Jika, misalnya, seorang wartawan ingin mem-framing
berita tentang kekerasan terhadap perempuan dengan berempati pada korban, tidak
berarti ia mesti melupakan kaidah jurnalistik yang paling elementer, seperti
nilai berita, layak berita, dan bias berita. Artinya, mereka harus tetap
mematuhi dan menjunjung tinggi semua kaidah itu secara seksama. Setelah tahapan
itu dilalui, barulah ia melakukan framing terhadap berita.
Sekurangnya, ada tiga bagian berita yang menjadi fokus
objek framing seorang wartawan, yakni: judul berita, fokus berita, dan
penutup berita. Judul berita di-framing dengan menggunakan teknik
empati, yaitu menciptakan "pribadi khayal" dalam diri khalayak,
sementara khalayak diangankan menempatkan diri mereka seperti korban kekerasan
atau keluarga dari korban kekerasan, sehingga mereka bisa merasakan kepedihan
luar biasa.
Kemudian, fokus berita di-framing dengan
menggunakan teknik asosiasi, yaitu menggabungkan kebijakan aktual dengan fokus
berita. Kebijakan dimaksud adalah penghormatan terhadap perempuan. Dengan
menggabungkan kebijakan tersebut dalam fokus berita, khalayak akan memperoleh
kesadaran bahwa masih ada kekerasan terhadap perempuan, sekalipun usaha untuk
menguranginya sudah dilakukan oleh berbagai kalangan.
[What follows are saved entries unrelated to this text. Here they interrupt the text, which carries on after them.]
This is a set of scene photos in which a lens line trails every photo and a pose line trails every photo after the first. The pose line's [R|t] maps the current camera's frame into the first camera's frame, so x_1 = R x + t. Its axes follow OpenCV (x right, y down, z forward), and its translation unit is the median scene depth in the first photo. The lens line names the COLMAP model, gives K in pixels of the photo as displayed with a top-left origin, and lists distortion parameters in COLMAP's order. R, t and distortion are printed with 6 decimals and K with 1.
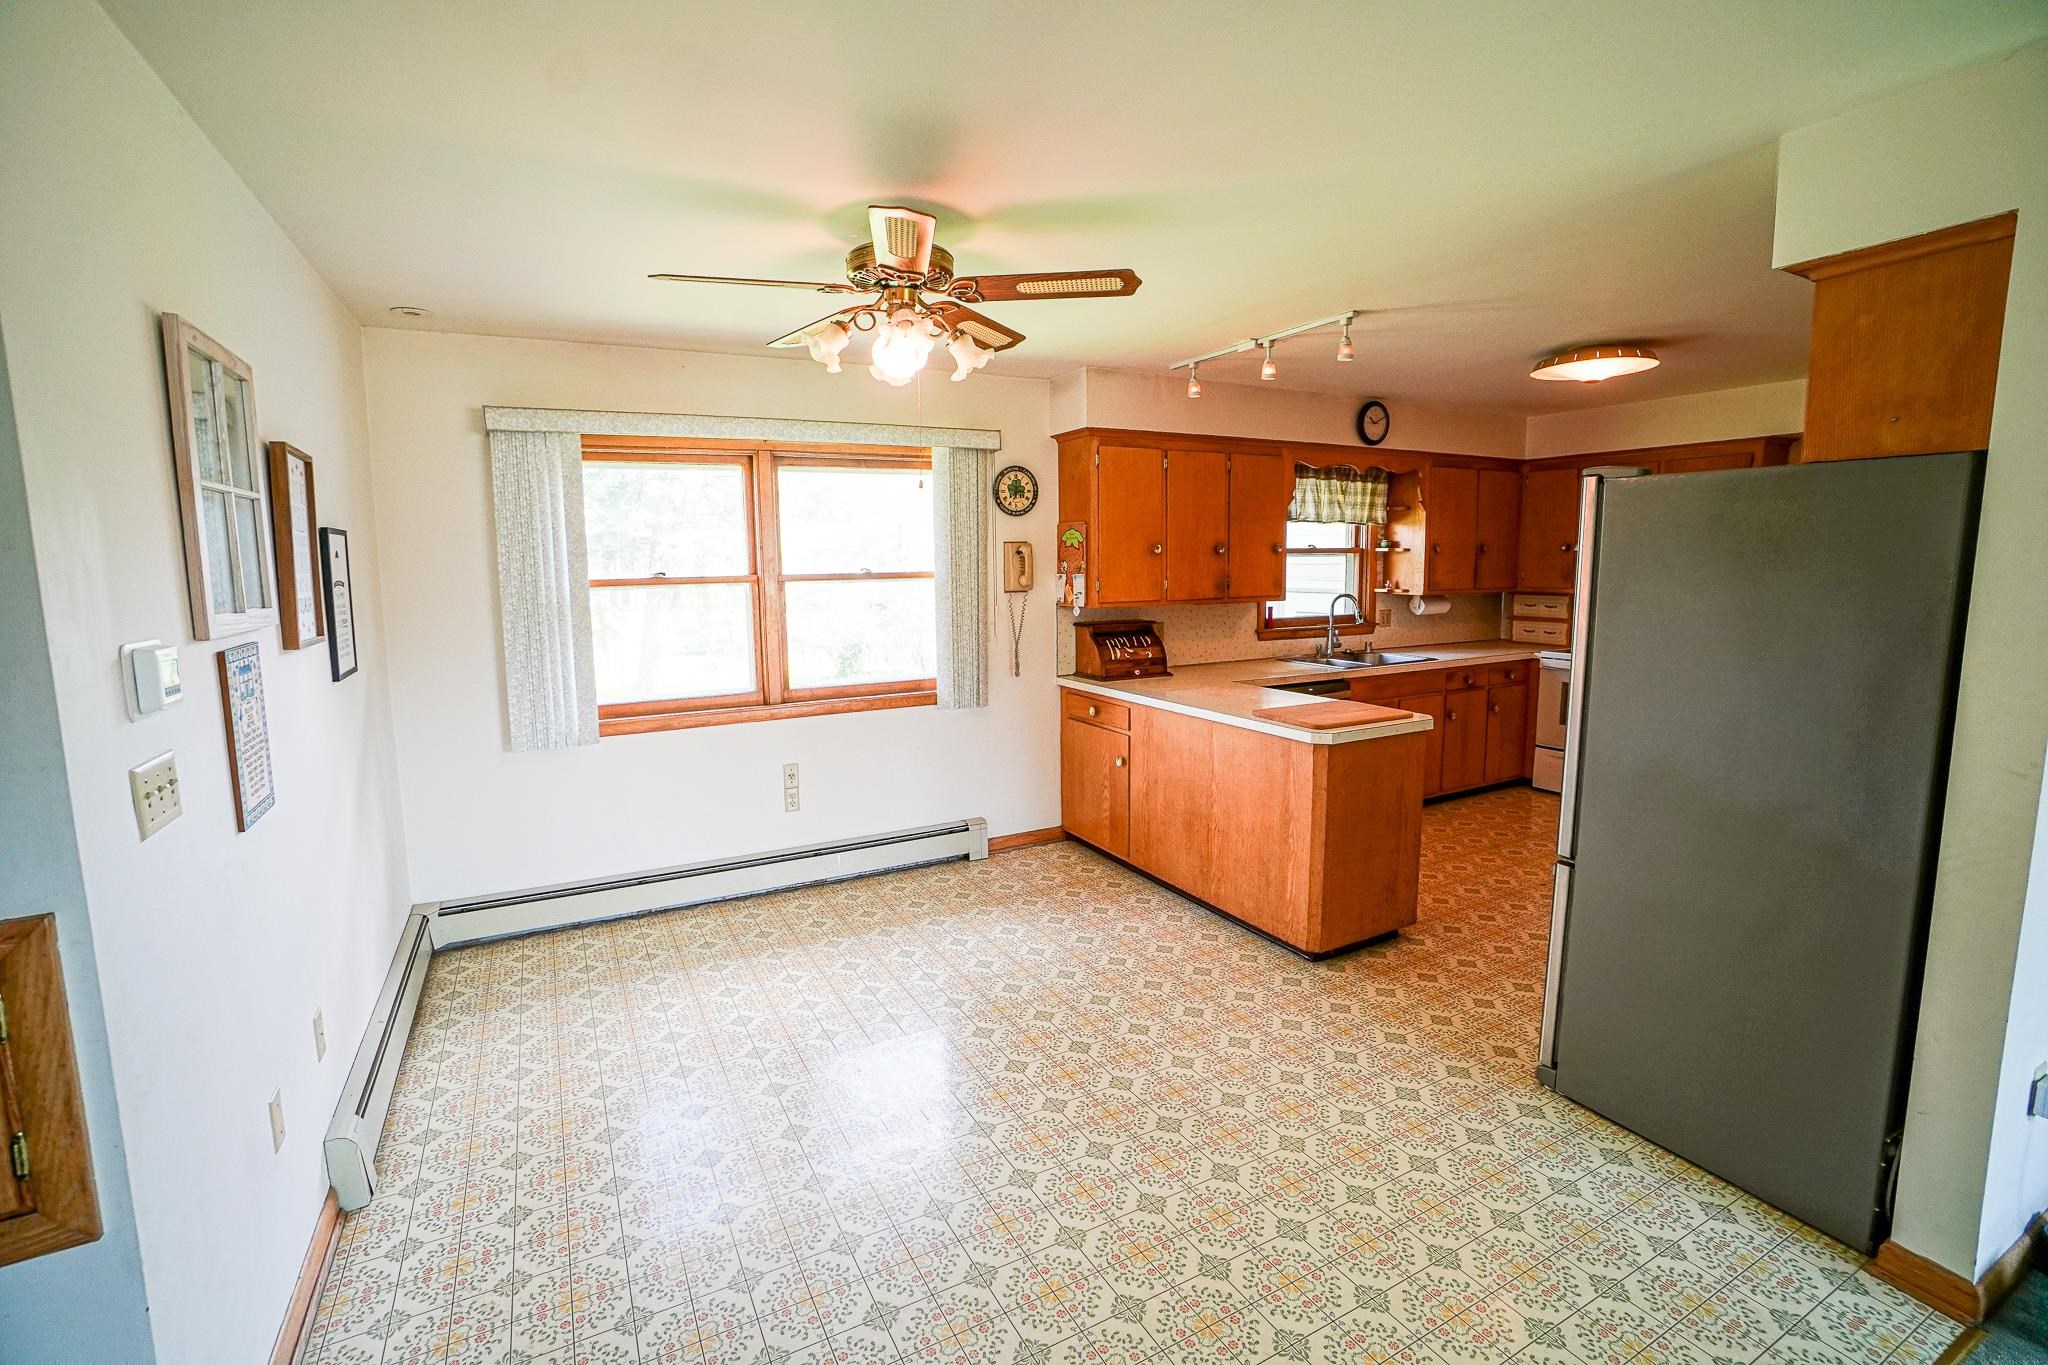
lens RADIAL K [[897.2, 0, 1004.8], [0, 897.2, 662.0], [0, 0, 1]] dist [-0.068020, 0.023795]
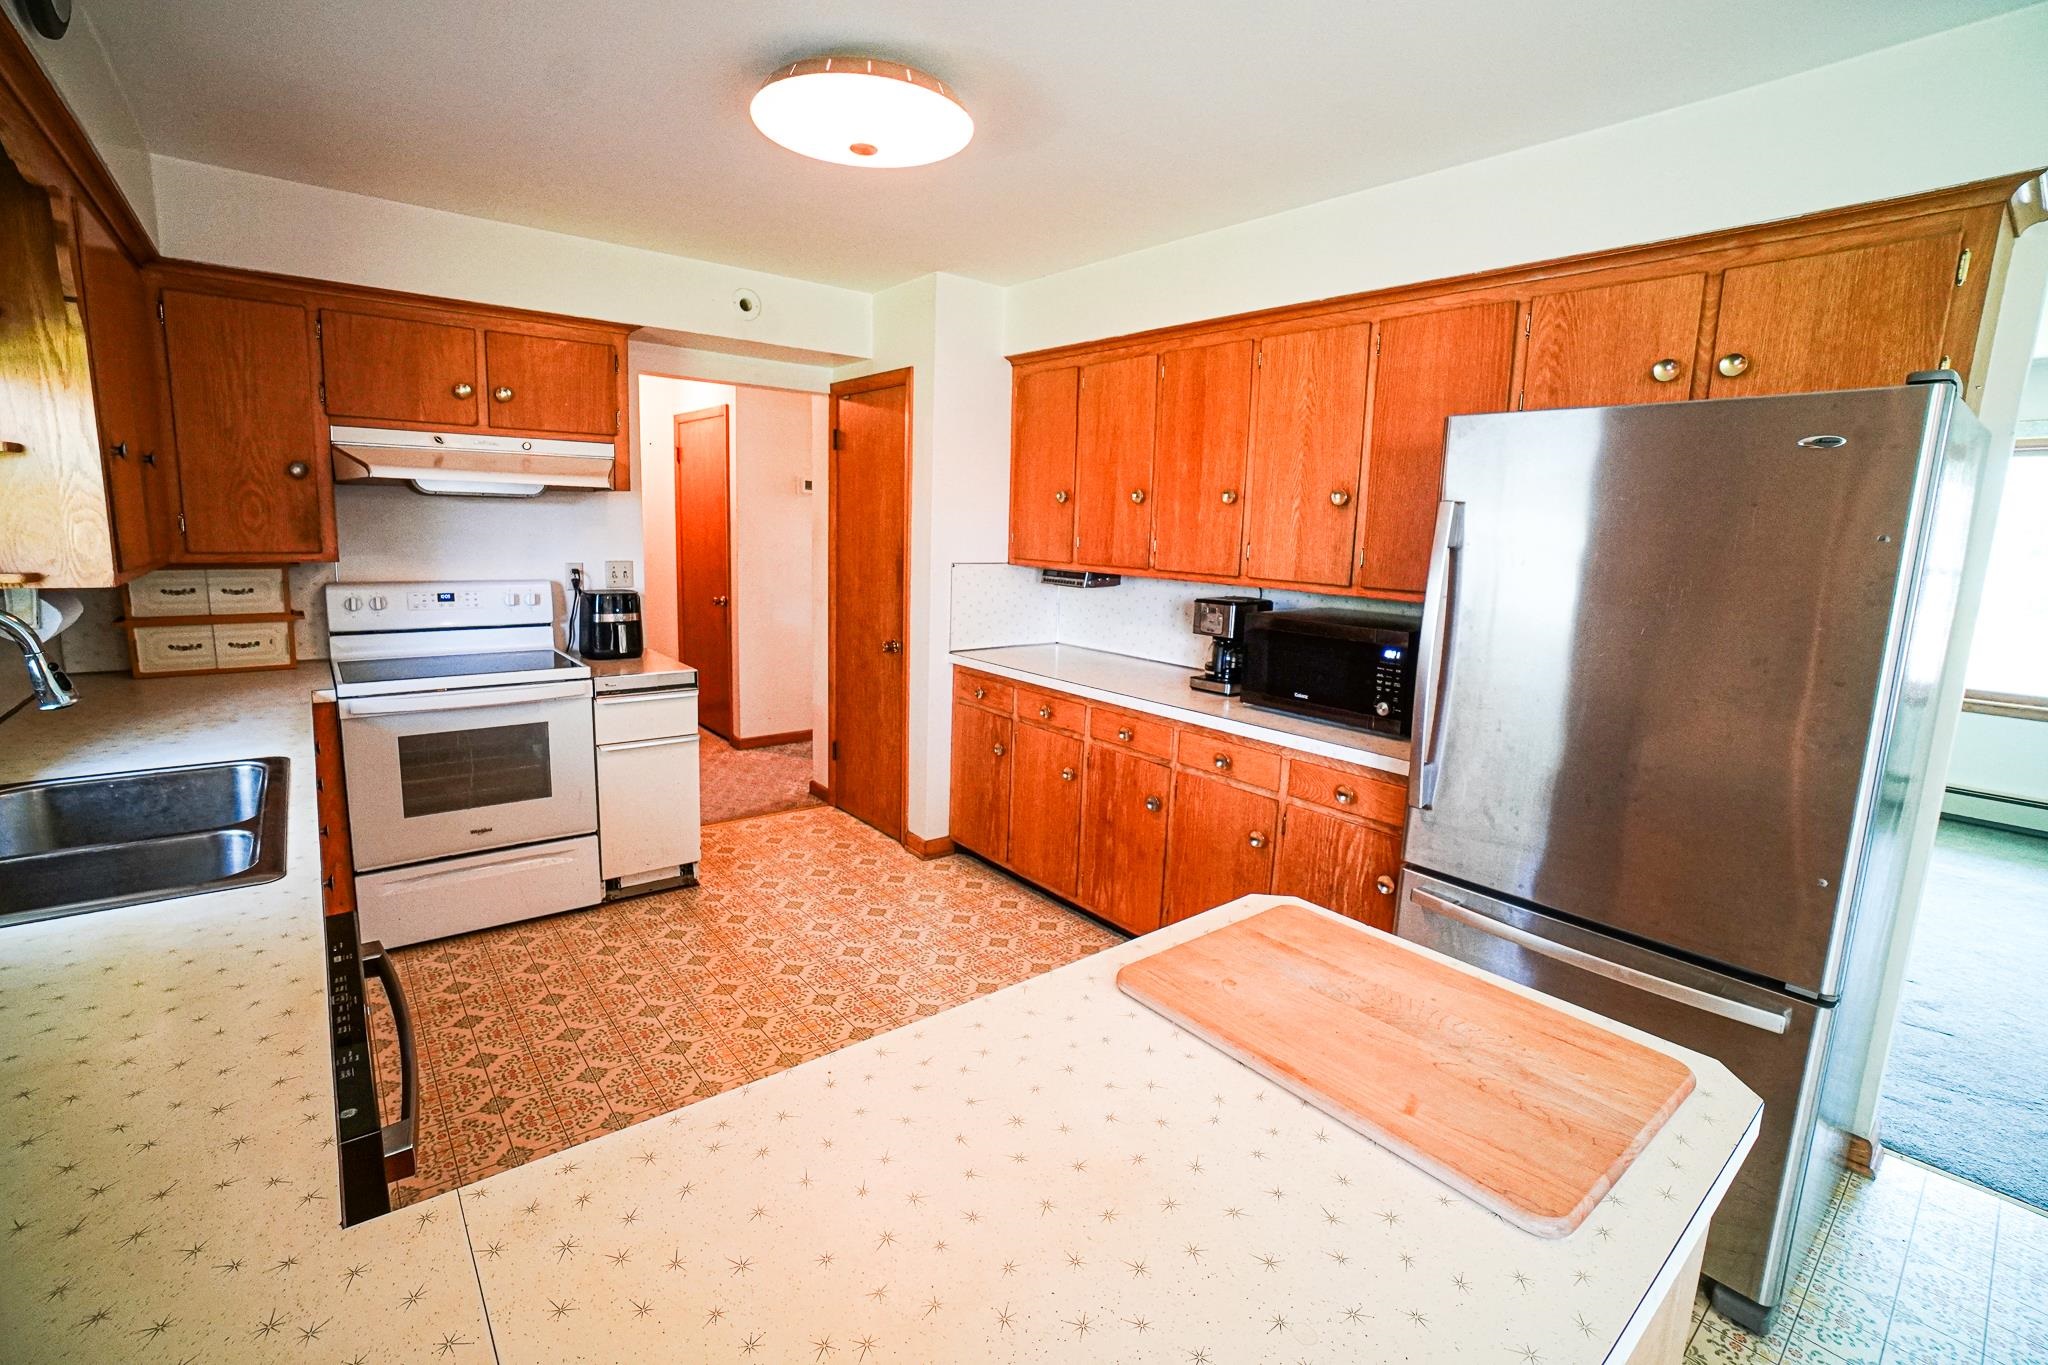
lens RADIAL K [[897.2, 0, 1004.8], [0, 897.2, 662.0], [0, 0, 1]] dist [-0.068020, 0.023795]
pose [[-0.192168, -0.147082, 0.970277, 0.099515], [0.084024, 0.982608, 0.165592, -0.090548], [-0.977758, 0.113348, -0.176468, 0.897135]]
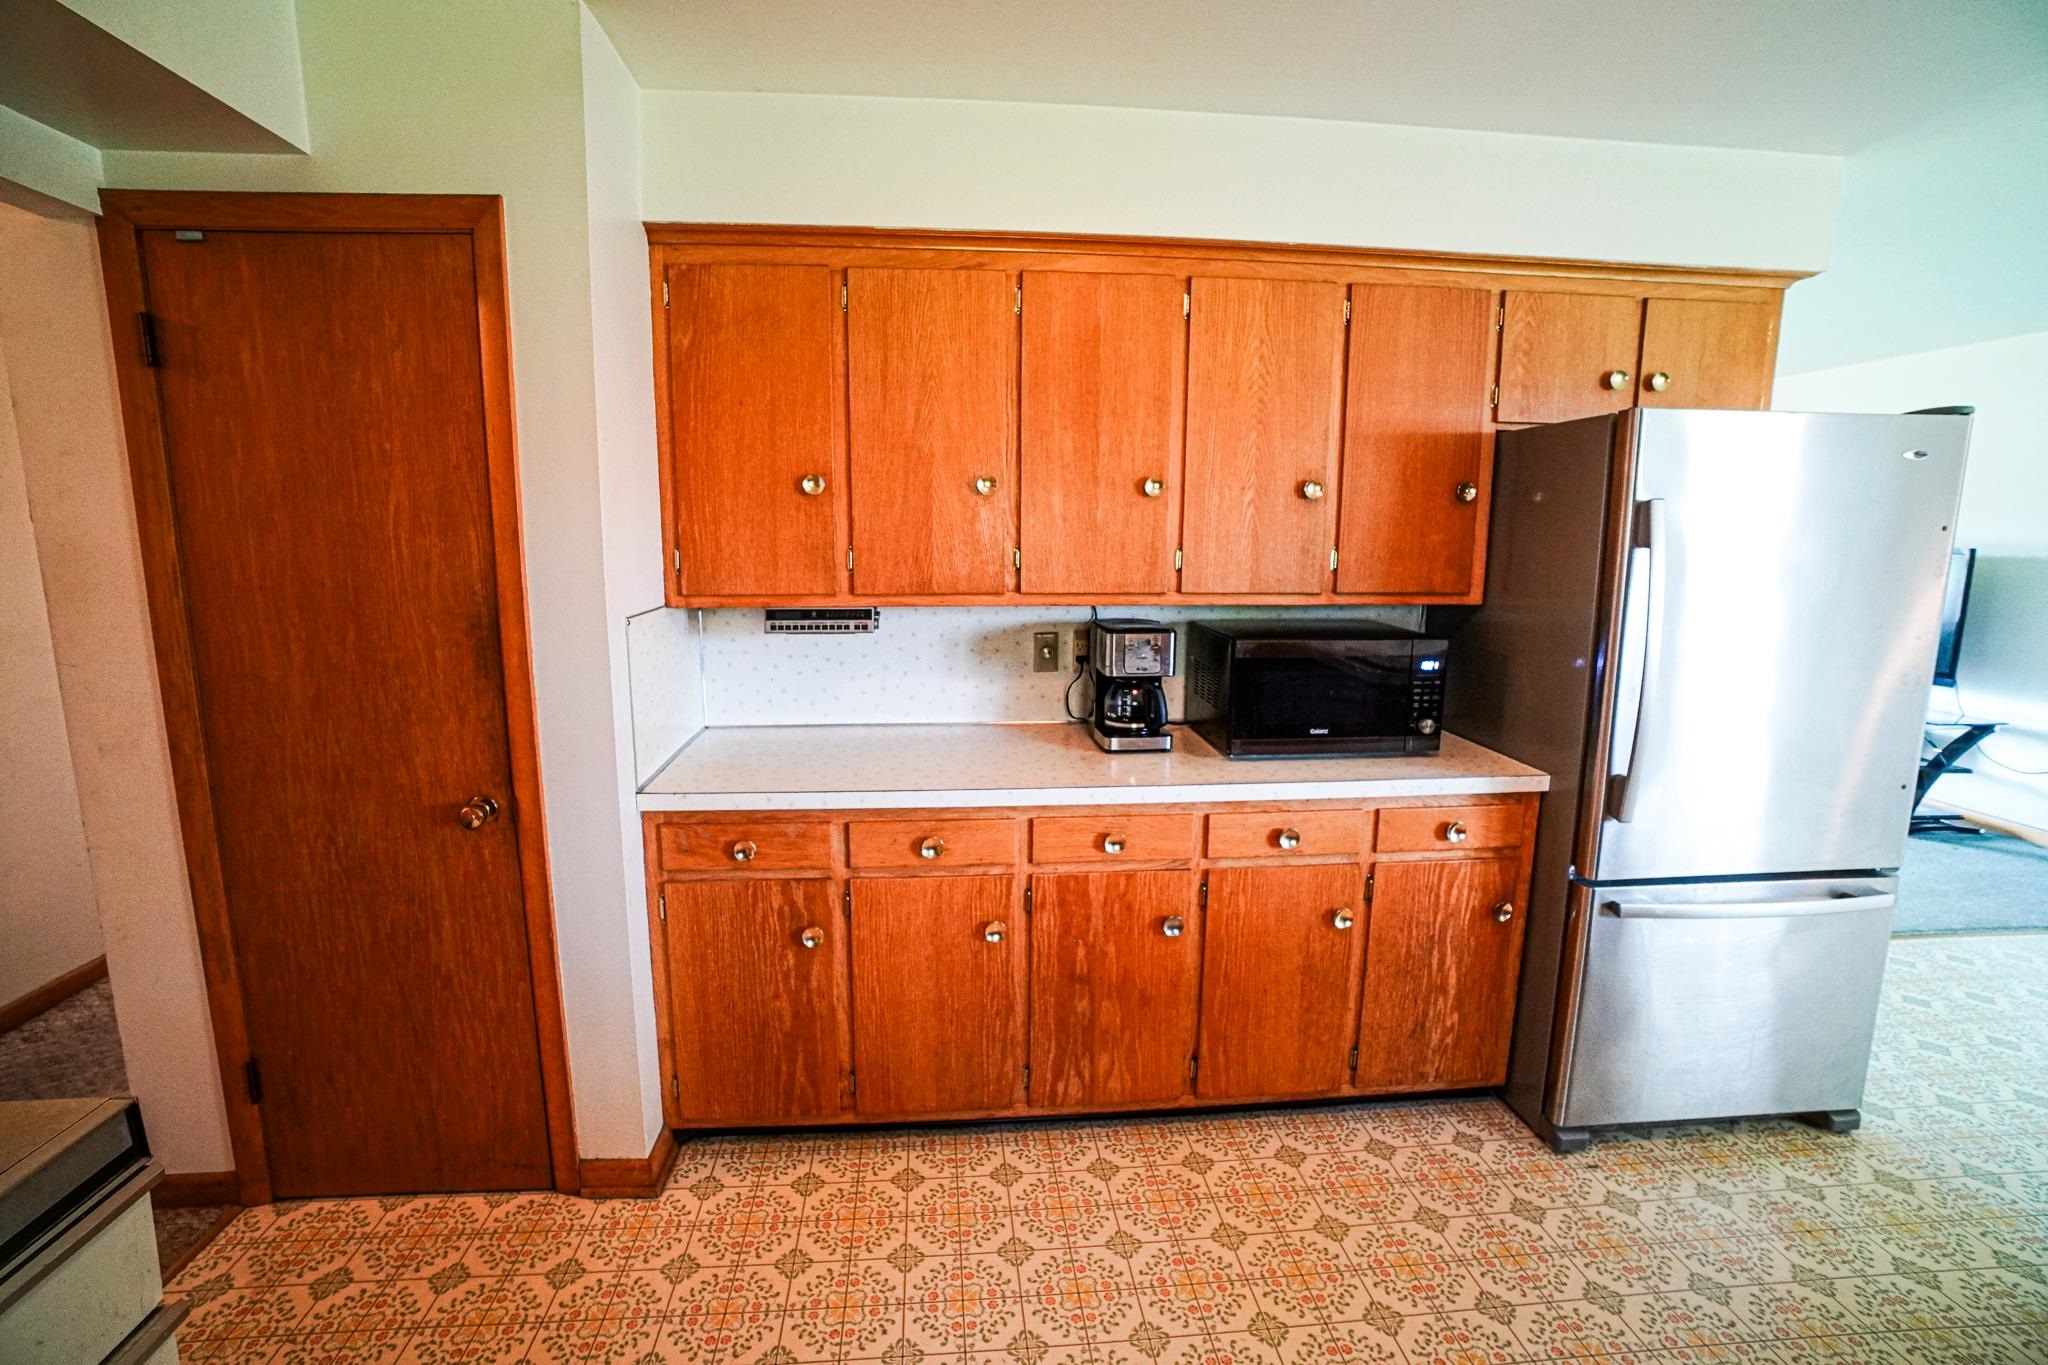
lens RADIAL K [[911.7, 0, 1003.7], [0, 911.7, 664.5], [0, 0, 1]] dist [-0.066628, 0.025513]
pose [[-0.923464, -0.052209, 0.380117, 0.605324], [0.050328, 0.965657, 0.254899, -0.124055], [-0.380370, 0.254520, -0.889122, 1.098879]]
Kesadaran ini diharapkan
bisa memicu khalayak untuk ikut berperan serta dalam mengurangi kekerasan
terhadap perempuan. Untuk itu, wartawan perlu mengetahui secara persis kondisi
riil pencegahan kekerasan terhadap perempuan.
Selanjutnya, penutup berita di-framing dengan
menggunakan teknik packing, yaitu menjadikan khalayak tidak berdaya
untuk menolak ajakan yang dikandung berita. Apa pun inti ajakan, khalayak
menerima sepenuhnya. Sebab mereka tidak berdaya sama sekali untuk membantah
kebenaran yang direkonstruksikan berita (Sobur, 2004: 173-174).
DAFTAR PUSTAKA
Eriyanto, Analisis
Framing Konstruksi, Ideologi, dan Politik Media, 2004, Yogyakarta: LKis.
Sobur, Alex, Analisis
Teks Media Suatu Pengantar untuk Analisis Wacana, Analisis Semiotik, dan
Analisis Framing, 2004, Bandung: Remaja Rosdakarya.